European authorities have for the first time approved a cannabis-based medicine for use in severe childhood epilepsy.

UK-based manufacturer GW Pharmaceuticals announced yesterday (Monday September 23) that the European commission (EC) and European Medicines Agency (EMA) had granted marketing authorisation for Epidolyex, paving the way for the drug to be used across Europe.

The oral cannabidiol solution is indicated for adjunctive therapy of seizures in Lennox-Gastaut syndrome (LGS) or Dravet syndrome, two rare and severe forms of epilepsy, in children aged two and above who are taking clobazam.

GW specialises in prescription cannabinoid medicines. CEO Justin Gover said the approval was the “culmination of many years of dedication and collaboration between GW, physicians and the epilepsy community”.

The company said the EC decision was based on results from four randomised, controlled Phase 3 trials involving data from “more than 714 patients”.

NICE: "Concerns" around evidence

In August, NICE made an initial decision not to recommend Epidolyex for patients with LGS or Dravet syndrome, citing “concerns” about cost-effectiveness and about the accuracy of some of the evidence GW had provided.

The UK health watchdog also said that while there was evidence cannabidiol reduced seizures, the trial evidence was only for 14 weeks’ treatment, “so the longer-term effectiveness of cannabidiol is uncertain”.

NICE called on the manufacturer to “provide more information” and amend its economic model, which it described as “unreliable”.

Final NICE guidance is expected later this year.
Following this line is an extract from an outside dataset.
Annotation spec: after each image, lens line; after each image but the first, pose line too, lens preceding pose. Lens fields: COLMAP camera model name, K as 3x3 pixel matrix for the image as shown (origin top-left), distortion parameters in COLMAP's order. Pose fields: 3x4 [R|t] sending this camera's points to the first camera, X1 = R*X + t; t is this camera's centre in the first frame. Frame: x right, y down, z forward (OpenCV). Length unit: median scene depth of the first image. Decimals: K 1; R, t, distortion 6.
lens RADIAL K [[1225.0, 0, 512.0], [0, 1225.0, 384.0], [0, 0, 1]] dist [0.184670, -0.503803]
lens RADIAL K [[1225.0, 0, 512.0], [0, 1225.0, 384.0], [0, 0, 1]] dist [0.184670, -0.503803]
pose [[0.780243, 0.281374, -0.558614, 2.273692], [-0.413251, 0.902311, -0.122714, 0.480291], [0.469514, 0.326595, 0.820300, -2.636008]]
GW chief operating officer Chris Tovey said the company was in talks with NICE about making the drug available on the NHS, adding that he was “hoping for a relatively rapid decision”.
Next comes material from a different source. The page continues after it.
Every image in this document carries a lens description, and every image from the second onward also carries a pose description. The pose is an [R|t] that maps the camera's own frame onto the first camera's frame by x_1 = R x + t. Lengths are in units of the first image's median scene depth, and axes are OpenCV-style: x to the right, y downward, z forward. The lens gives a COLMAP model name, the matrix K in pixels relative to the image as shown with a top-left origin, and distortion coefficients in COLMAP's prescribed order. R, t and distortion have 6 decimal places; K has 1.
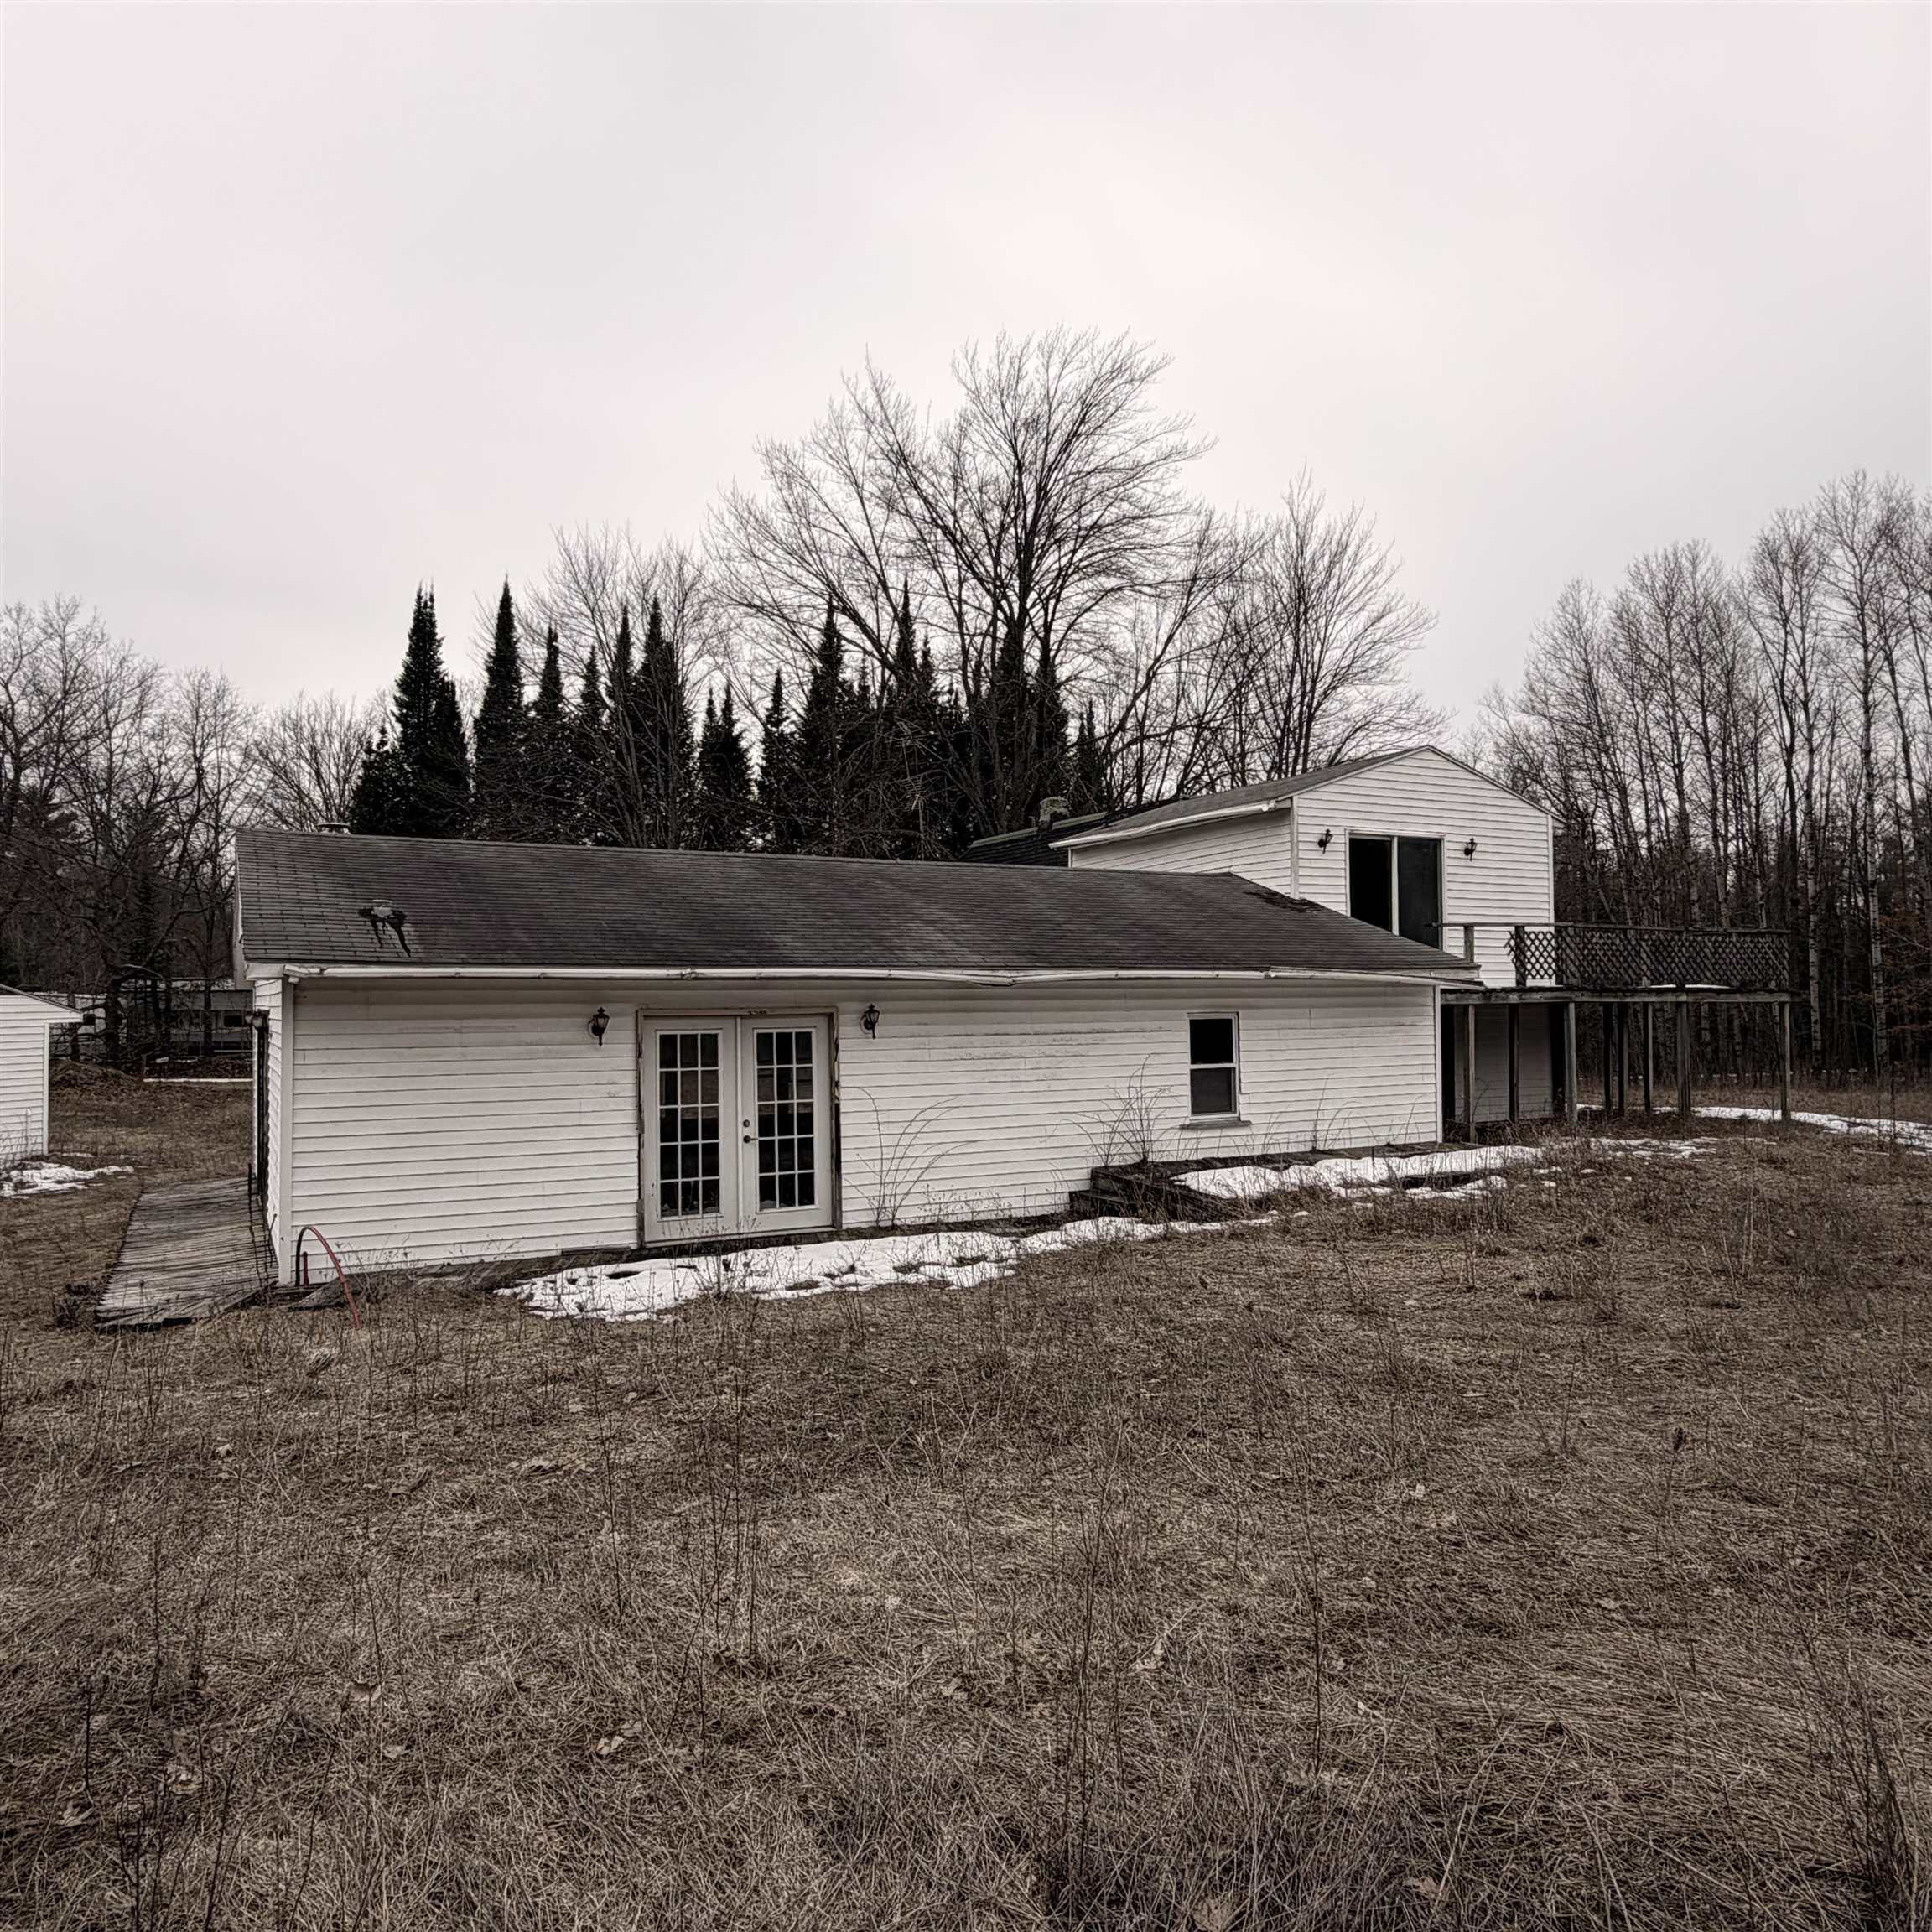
lens RADIAL K [[1412.0, 0, 966.0], [0, 1412.0, 966.0], [0, 0, 1]] dist [0.013364, 0.001955]
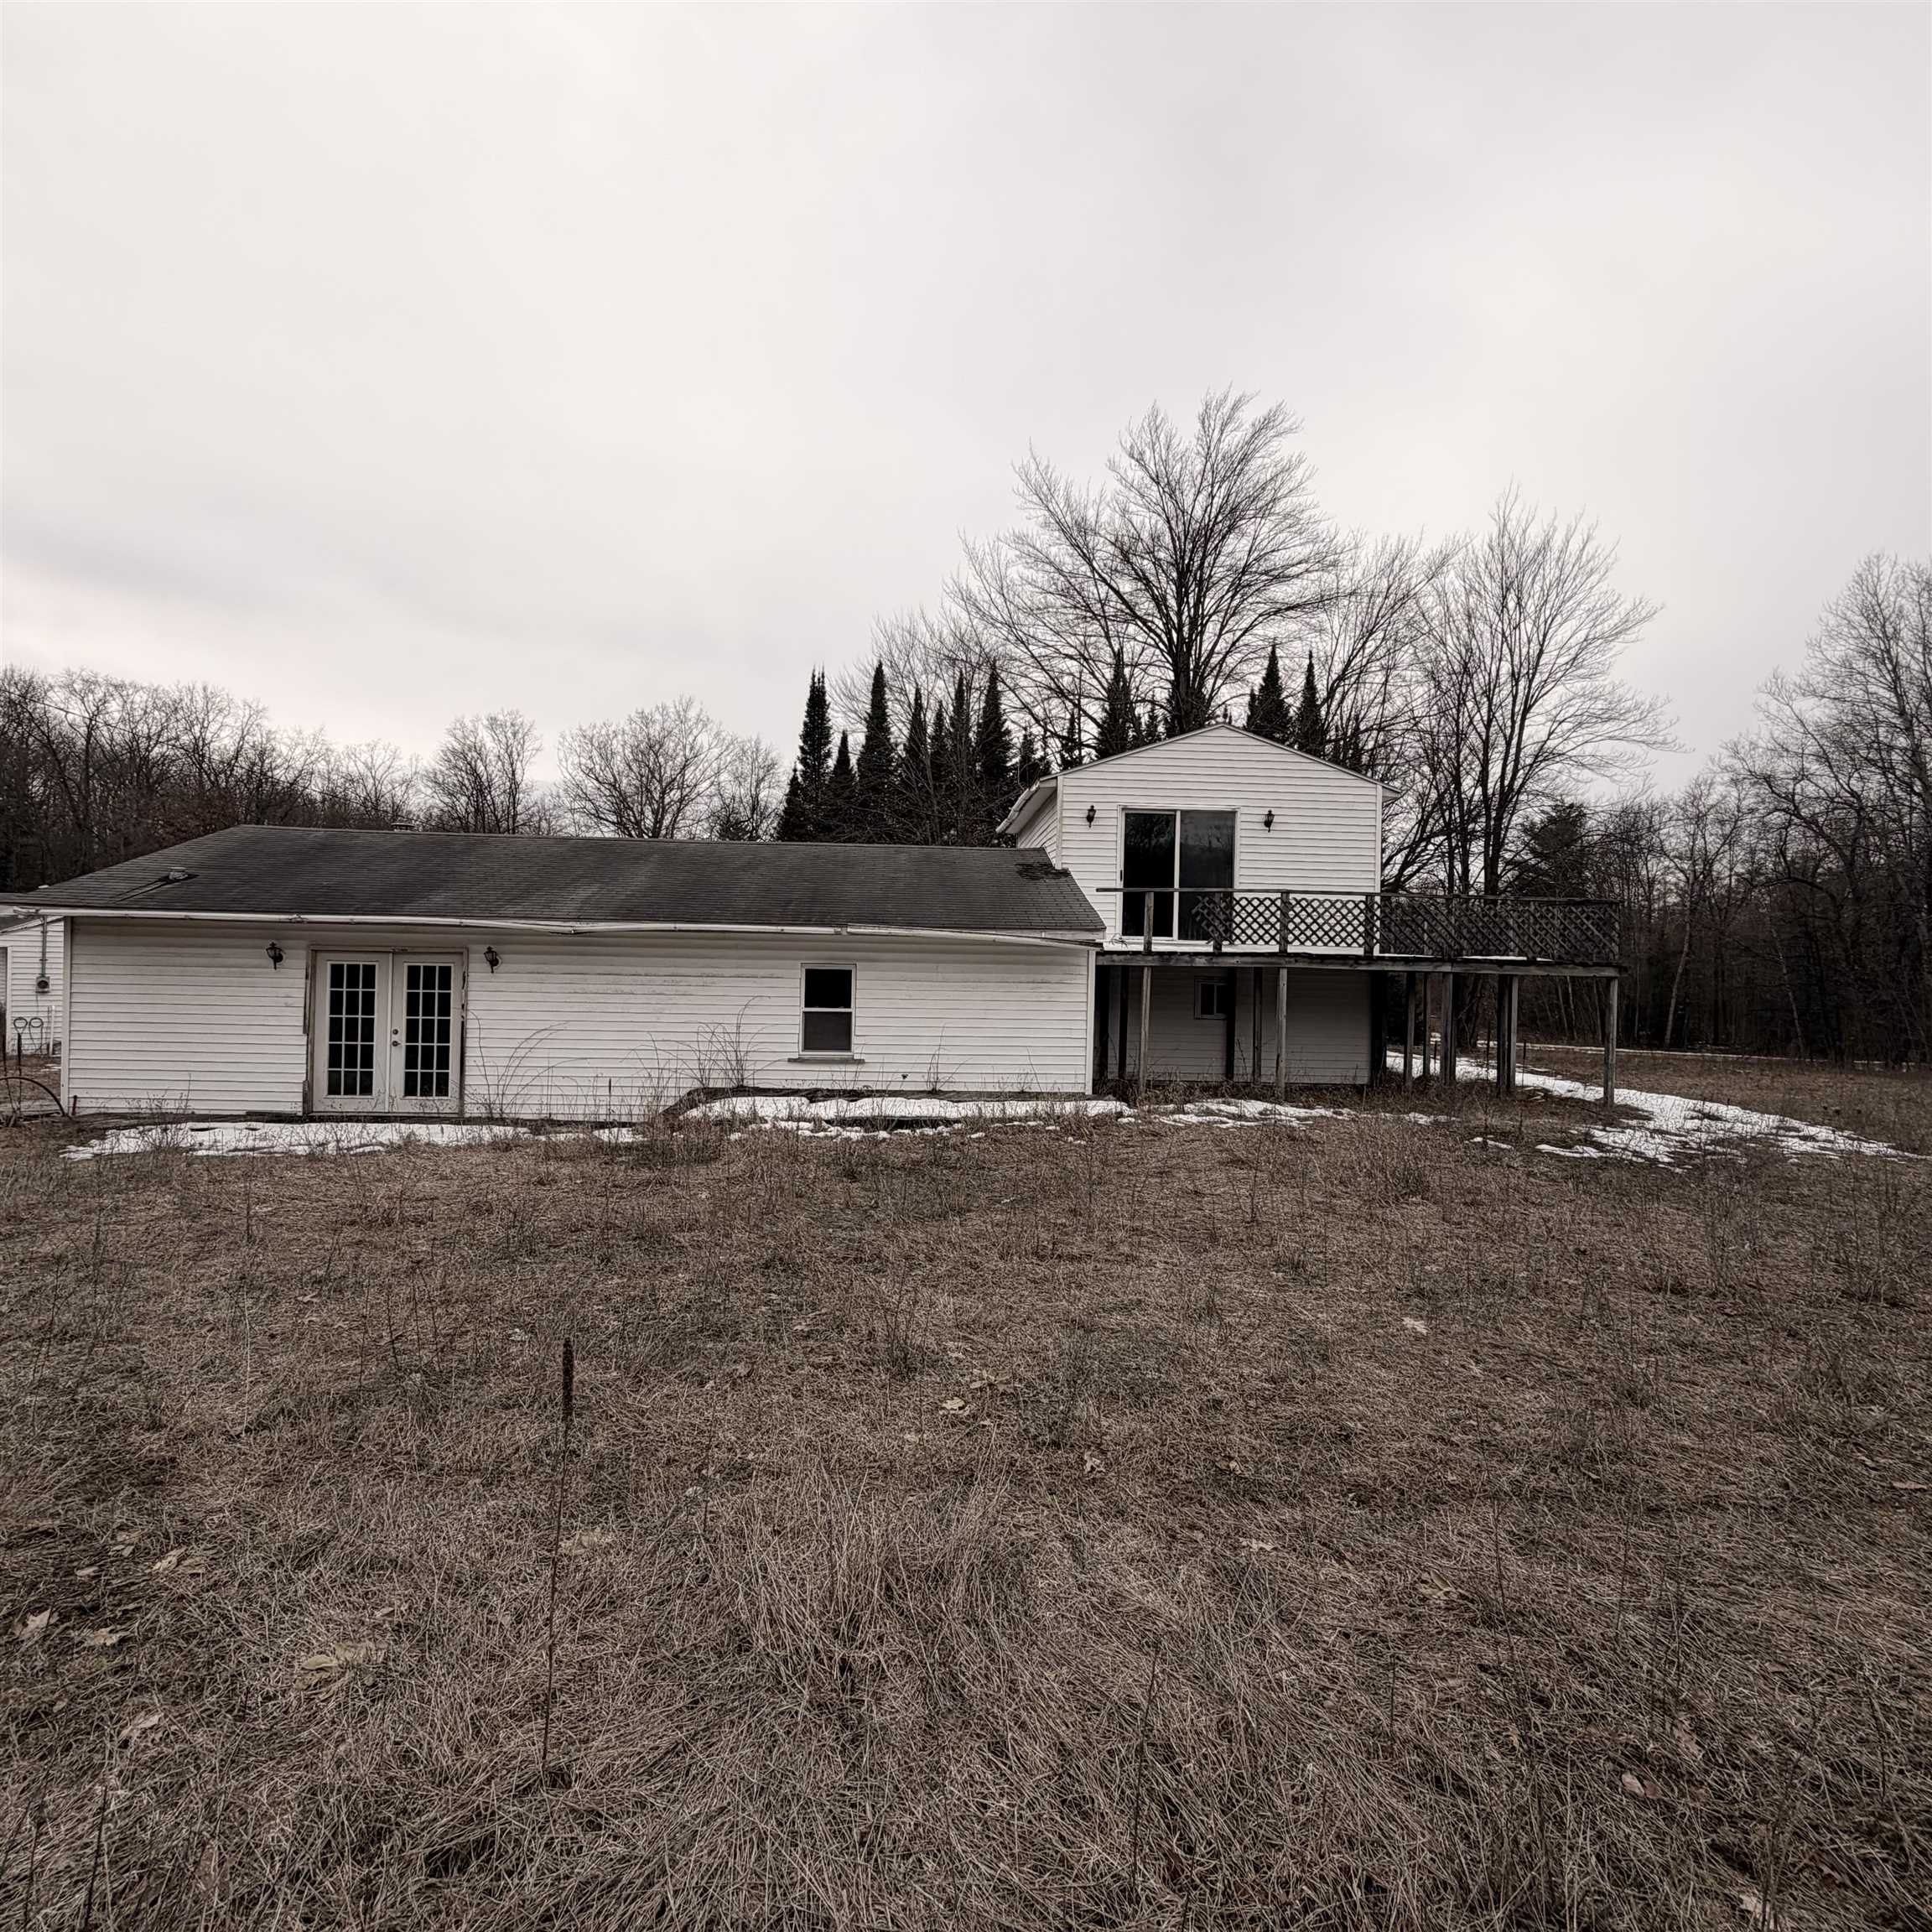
lens RADIAL K [[1027.4, 0, 955.8], [0, 1027.4, 967.7], [0, 0, 1]] dist [0.004900, 0.000007]
pose [[0.906208, 0.030975, -0.421695, 0.622670], [-0.018361, 0.999255, 0.033941, 0.005667], [0.422433, -0.023014, 0.906102, 0.281063]]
Ley Sander, medical director at the Epilepsy Society said: “This new drug will bring hope for some families and EU approval feels like a positive step. Medicinal cannabis, however, still remains a medical minefield and there are many hurdles ahead.

CBD was not recommended by NICE for prescription on the NHS. It is important that the pharmaceutical industry continues to work with the medical advisory body to ensure that drugs are cost effective and that its long-term effects are clear.”